The study of related works revealed a variety of cognitive deficits, including memory loss, lower visual interest, atypical visuospatial behavior, attentional disengagement, motor impairment, and impaired mobility, and their association with diseases like AD, PD, MCI, MS, ALS, HD, stroke, and epilepsy. Eye-tracking features like inattentional blindness, error rate, total completion time, scanpath comparison score, fixation duration, saccadic latency, and smooth pursuit could allow for the drawing of inferences to understand those deficits, as shown in Table 2. The eye-tracking version of the TMT provides those eye-tracking features and can allow for the drawing of inferences on detecting cognitive impairment.

In a previous study, [1], a comparison of various versions of the TMT that are performed digitally, using paper–pencil, or with eye tracking was reported. The benefits of the eye-tracking version of the TMT were also pointed out based on our findings. The study presented individual and group profiles, which aids in comprehending a group of individuals performing the TMT with a similar level of cognitive decline [1].
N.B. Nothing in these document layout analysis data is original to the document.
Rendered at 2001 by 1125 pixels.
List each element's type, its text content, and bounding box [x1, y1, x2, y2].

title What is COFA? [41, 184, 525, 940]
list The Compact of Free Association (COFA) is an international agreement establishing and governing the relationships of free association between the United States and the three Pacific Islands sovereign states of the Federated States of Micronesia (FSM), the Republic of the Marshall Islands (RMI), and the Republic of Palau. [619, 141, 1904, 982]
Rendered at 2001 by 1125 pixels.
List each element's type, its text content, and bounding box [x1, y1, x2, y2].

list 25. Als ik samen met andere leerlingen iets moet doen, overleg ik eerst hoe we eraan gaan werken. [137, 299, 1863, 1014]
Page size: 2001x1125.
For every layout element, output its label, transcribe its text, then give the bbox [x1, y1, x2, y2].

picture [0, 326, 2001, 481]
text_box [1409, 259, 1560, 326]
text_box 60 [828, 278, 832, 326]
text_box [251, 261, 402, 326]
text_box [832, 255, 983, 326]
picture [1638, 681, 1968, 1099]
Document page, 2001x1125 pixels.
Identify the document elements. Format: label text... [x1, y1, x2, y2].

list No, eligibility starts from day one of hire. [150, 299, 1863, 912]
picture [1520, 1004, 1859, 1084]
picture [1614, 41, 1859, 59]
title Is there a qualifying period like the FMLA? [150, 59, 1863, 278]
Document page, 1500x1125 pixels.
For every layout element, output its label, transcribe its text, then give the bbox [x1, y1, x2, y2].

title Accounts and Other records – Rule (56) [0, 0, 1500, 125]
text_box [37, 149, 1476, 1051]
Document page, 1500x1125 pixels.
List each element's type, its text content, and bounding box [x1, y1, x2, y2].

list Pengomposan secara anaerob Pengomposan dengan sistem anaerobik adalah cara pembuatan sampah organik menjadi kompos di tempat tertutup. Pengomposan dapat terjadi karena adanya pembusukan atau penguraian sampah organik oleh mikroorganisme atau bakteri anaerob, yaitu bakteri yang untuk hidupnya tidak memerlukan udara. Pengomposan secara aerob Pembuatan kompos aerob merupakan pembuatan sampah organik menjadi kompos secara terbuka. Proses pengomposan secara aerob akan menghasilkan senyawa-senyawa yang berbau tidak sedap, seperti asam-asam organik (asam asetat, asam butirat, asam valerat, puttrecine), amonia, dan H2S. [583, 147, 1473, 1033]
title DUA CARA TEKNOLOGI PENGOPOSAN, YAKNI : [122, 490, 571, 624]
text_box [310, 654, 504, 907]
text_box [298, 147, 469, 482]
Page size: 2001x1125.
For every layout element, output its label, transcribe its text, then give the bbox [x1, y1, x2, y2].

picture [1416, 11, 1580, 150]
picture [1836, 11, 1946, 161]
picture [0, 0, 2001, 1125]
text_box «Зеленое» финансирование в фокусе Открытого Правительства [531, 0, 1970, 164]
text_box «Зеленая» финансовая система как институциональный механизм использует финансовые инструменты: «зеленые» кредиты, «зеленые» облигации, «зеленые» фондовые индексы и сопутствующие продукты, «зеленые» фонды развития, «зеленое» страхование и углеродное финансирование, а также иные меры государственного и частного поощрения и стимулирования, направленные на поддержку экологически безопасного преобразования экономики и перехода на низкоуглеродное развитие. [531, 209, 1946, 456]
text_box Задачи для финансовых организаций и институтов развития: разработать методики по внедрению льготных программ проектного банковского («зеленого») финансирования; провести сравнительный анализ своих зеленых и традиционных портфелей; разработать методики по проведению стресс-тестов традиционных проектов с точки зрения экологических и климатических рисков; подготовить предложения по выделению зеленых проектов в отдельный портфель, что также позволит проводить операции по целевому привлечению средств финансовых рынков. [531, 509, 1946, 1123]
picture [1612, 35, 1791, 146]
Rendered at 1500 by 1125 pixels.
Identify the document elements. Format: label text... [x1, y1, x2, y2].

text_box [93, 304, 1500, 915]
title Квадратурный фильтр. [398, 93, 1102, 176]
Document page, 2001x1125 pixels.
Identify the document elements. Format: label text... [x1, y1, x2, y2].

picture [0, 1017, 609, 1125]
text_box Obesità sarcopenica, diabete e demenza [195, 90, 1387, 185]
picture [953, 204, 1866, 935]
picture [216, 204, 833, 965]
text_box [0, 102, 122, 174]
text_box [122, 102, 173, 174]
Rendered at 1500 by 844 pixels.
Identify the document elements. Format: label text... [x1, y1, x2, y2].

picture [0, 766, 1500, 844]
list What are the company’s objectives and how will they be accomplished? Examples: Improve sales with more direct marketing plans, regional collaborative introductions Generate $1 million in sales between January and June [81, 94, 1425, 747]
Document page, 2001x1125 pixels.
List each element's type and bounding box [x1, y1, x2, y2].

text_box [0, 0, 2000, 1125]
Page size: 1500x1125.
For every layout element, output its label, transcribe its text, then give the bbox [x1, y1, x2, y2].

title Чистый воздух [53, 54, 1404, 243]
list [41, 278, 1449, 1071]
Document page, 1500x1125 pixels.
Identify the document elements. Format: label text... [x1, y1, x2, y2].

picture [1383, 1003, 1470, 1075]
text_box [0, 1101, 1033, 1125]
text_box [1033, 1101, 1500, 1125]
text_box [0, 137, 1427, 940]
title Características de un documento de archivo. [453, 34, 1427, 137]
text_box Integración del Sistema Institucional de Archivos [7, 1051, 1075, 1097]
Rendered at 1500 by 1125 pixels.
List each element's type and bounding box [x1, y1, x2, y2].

The proposed ETMT model is a screening tool for cognitive impairment based on the changes observed in eye-tracking measures while performing eye-tracking versions of TMT-A and TMT-B. The ETMT model provides a detailed understanding of the participant’s focused attention and visual search speed other than their cognitive impairment. By utilizing eye-tracking technology, the model enhances practitioners’ understanding of these cognitive aspects, enabling a more detailed evaluation of participants’ cognitive abilities and potential deficits.